The earliest mass extinction was the Ordovician – Silurian mass extinction, which occurred approximately 443 million years ago. During this event about 85% of all sea life went extinct (www.bbc.co.uk), including the trilobites, which were the dominant form of life on Earth at the time. However, not all ancient life was wiped out through mass extinctions. Prior to the first mass extinction, between 635 and 541 million years ago during the Ediacaran Period, the dominant forms of life were an unusual group of sessile (stationary) organisms called rangeomorphs.

       Rangeomorphs were an ancient group of fractal organisms that dominated the primeval seas approximately 600 million years ago (www.livescience.com).

During the Ediacaran Period, the dominant form of life on Earth – the rangeomorphs – had an extreme form of Euclidean, morphological geometry that exhibit self-similarity or repeated patterns at various scales; such objects are said to have fractal dimension. While straight lines and classical Euclidean geometry is relatively rare in nature, fractal geometry is still present. An example of this is the shape and morphology of fern (see below). Other examples include the shapes of snowflakes or naturally forming crystals. Back in the Ediacaran Period fractal organisms dominated the nutrient-rich seas. Unfortunately for them, the eventual development of mobile organisms that can hunt or graze upon benthic creatures that remain stationary is hypothesized to be responsible for their extinction (www.livescience.com). Thus, essentially these fractal animals that lived as plants in the end went extinct once they became prey for more mobile organisms.

                               Hound of Tindalos by Krisztian Hartmann (www.ArtStation.com)

While the Hounds of Tindalos are not the product of Terran evolution, nor are they even residents of our Universe, they may represent an extreme fractal form of life from another Universe. As I previously suggested curves and non-Euclidean geometry tend to be more common in nature than classical Euclidean geometry. However, the Hounds may originate from a fractal Universe where curves are as alien to them as the third dimension is to a two dimensional “flatlander.”

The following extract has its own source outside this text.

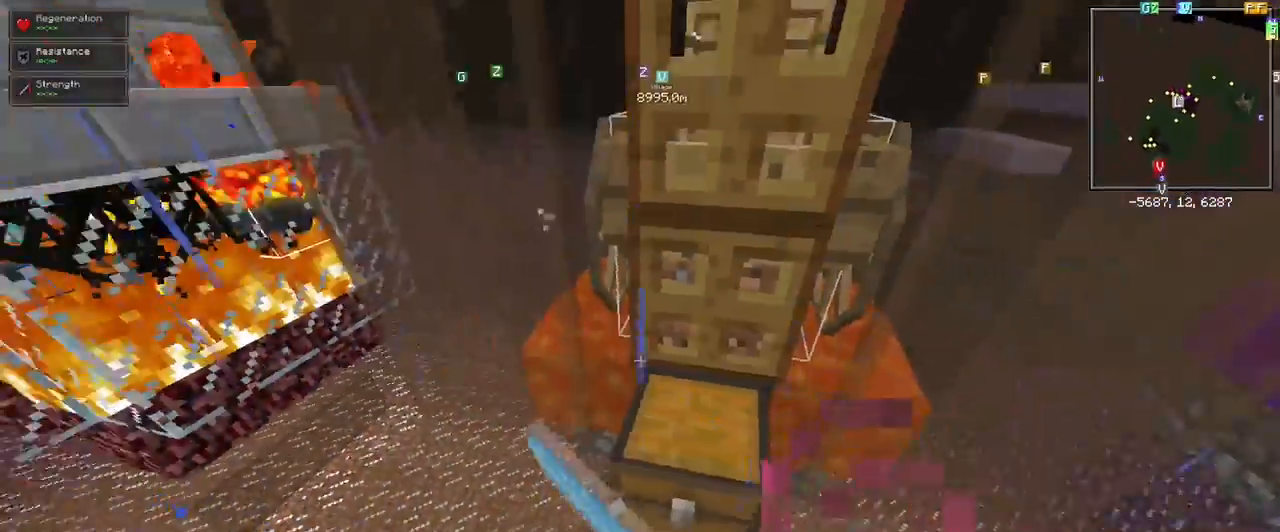
{"keys": ["space", "w"], "mouse": [], "events": [[183, "w", "down"], [417, "space", "down"]]}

                Carl Sagan explaining how it would be difficult for a 2 dimensional being to perceive the true nature of a 3 dimensional being. The same may be said about the Hounds of Tindalos – can they even perceive curves and non-Euclidean geometry? Is that is the case, can we really perceive their true nature?

I would like to conclude this article by letting those know who have submitted questions, statements or hypotheses that I will be responding to them shortly.  I’ve been very busy this summer but will respond.  Many of you have stated that straight lines are more common in nature than I conveyed in the previous article.  Yes, I would agree that straight lines are present in nature, and in fact Euclidean geometry is present as in the case of fractals such as snowflakes and ferns; however, curvatures and non-Euclidean geometry is still more common and pervasive that Euclidean geometry (at least in nature). Indeed, a lot of what we perceive as a straight line is in fact not. For example, while the horizon of where the sea means the sky may be perceived as a straight line it is in fact curved. The curvature of the Earth is why ships seem to “sink” into the sea as opposed to keep getting smaller and smaller until the disappear.  Another example would be sunlight – some would say sunlight is a straight line when in reality is actually a dual form of energy as both a photon particle and a wave, which is not Euclidean.  I need to confirm this but I don’t think much of quantum mechanics could be represented or explained as Euclidean geometry. In any event, I must admit that I probably over-hyped the point that Euclidean geometry is rare in nature. While it may not be rare in nature, it is certainly not as common as non-Euclidean geometry.

                               Hound of Tindalos by KingOvRats (www.deviantart.com)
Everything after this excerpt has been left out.